Vienna — Economic efficiency must be raised. . . . Persistently unprofitable production units must begin to pay their way. . . .
The themes sounded like Britain's Margaet Thatcher and her monetarist-minded advisers, or the manager of cash-troubled BL (British Leyland).
But the speakers were Hungary's Communist leaders Janos Kadar and Prime Minister Gyorgy Lazar. At their party's congress in Budapest this week (March 24 to 27), they prepared Hungarians for tightened belts and more difficult years ahead. Only greater economic efficiency all 'round, they said, would see the country through.
It was by far the toughest, most realistic plain-speaking from leaders of any East-bloc regime since the world energy and raw materials crises turned the terms of trade against all the East Europeans.
For six years the Hungarian economy and consumers had benefited from imaginative moves toward a more market-minded economy that brought better living standards and more trade and economic cooperation (including new technologies) with the West.
By 1975, however, the depressed world market conditions and inflation had forced Hungarians to modify their reforms and revert to some measure of centralization.
Difficulties have worsened since then. Now they have made the firm decision that they must adapt to the unavoidable effects of changes in the world economic conditions, not return to old methods.
Mr. Kadar seemed almost to regard it as a blessing in disguise. World recession, he said, had "shown up our weak spots.
"We cannot stay independent of the world economy," he said. "Though our own greater efforts can significantly help reduce its unfavorable effects, we must, nonetheless, adjust more and more to changed and changing [world] conditions."
He acknowledged public uneasiness over cuts in food subsidies, which already have begun, and over letting many prices find their own market level. He indicated that Hungary could no longer afford to hold food prices down while the costs of its raw materials -- almost all of which it must import -- soared.
He promised more worker participation in industrial relations and greater incentives, with more individual responsibility for management.He also made clear that bigger and better efforts would be expected from both sideS.
Economic criteria for enterprises would be tightened. None should "expect any lasting exemption." From now on wages will be strictly related to the way work is done.

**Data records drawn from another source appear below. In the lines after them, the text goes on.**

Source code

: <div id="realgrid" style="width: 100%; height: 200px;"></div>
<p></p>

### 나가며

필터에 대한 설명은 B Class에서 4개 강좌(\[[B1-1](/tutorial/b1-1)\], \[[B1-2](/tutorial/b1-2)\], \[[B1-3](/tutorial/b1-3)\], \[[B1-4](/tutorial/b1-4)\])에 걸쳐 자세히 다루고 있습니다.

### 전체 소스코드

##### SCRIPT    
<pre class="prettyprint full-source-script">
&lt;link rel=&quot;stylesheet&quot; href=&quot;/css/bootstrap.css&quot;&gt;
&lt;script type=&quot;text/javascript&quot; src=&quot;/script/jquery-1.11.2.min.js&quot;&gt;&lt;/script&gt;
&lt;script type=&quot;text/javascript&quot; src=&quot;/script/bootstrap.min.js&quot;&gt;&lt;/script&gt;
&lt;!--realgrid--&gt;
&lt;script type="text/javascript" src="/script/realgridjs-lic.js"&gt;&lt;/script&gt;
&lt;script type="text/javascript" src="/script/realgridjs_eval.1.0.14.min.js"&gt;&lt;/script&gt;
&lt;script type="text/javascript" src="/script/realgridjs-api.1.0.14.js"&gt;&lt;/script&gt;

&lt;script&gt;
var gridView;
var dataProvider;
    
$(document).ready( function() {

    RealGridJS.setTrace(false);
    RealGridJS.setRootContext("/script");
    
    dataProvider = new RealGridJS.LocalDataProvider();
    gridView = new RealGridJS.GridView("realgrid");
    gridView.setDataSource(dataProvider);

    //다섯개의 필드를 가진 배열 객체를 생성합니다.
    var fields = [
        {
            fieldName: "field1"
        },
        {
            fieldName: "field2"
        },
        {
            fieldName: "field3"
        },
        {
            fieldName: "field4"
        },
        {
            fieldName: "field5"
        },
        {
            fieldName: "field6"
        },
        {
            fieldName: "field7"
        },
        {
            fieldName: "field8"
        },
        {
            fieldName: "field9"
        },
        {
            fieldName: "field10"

Prime Minister Lazar was even more forthright, foreshadowing an unequivocal drive against either indifferent workers or managers who count on "lame duck" subsidies to keep them going.
"Our new system of higher wages for more productive work may lead to conflicts with those who prefer an easier way," he said.
But if people like that cannot take a hint or a warning, then we are entitled to fall back on the appropriate measures."
(This, apparently, was an allusion to management's new authority to use the redundancy system [under safeguards] to shed superfluous labor and a system of forfeits from wages for bad work.)
government encouragement was promised to enterprise managers who show "a spirit of daring and initiative and will not shrink from responsible risk." And the time had come, Mr. Kadar said, for the postwar generation -- "those born and brought up under our system" -- to be "boldly promoted."
Elsewhere in the bloc, only Czechoslovakia is talking about substantive economic reform.
A plan under the short-lived Dubcek government in 1968 was quashed by Soviet intervention and the hard-liners who followed. But a decade of stagnation has forced rethinking.
For two years, some 150 industrial units have experimented with enterprise autonomy and work incentives. The government has just decided to put the program in most industries, though the actual changes will not take place until 1981.
Finally, however, much will depend on the regime's political courage -- and ability -- to remove party apparatchiks of scant qualifications to make way for managers and other experts who were fired 10 years ago solely because of their reformist sympathies and their support for Alexander Dubcek.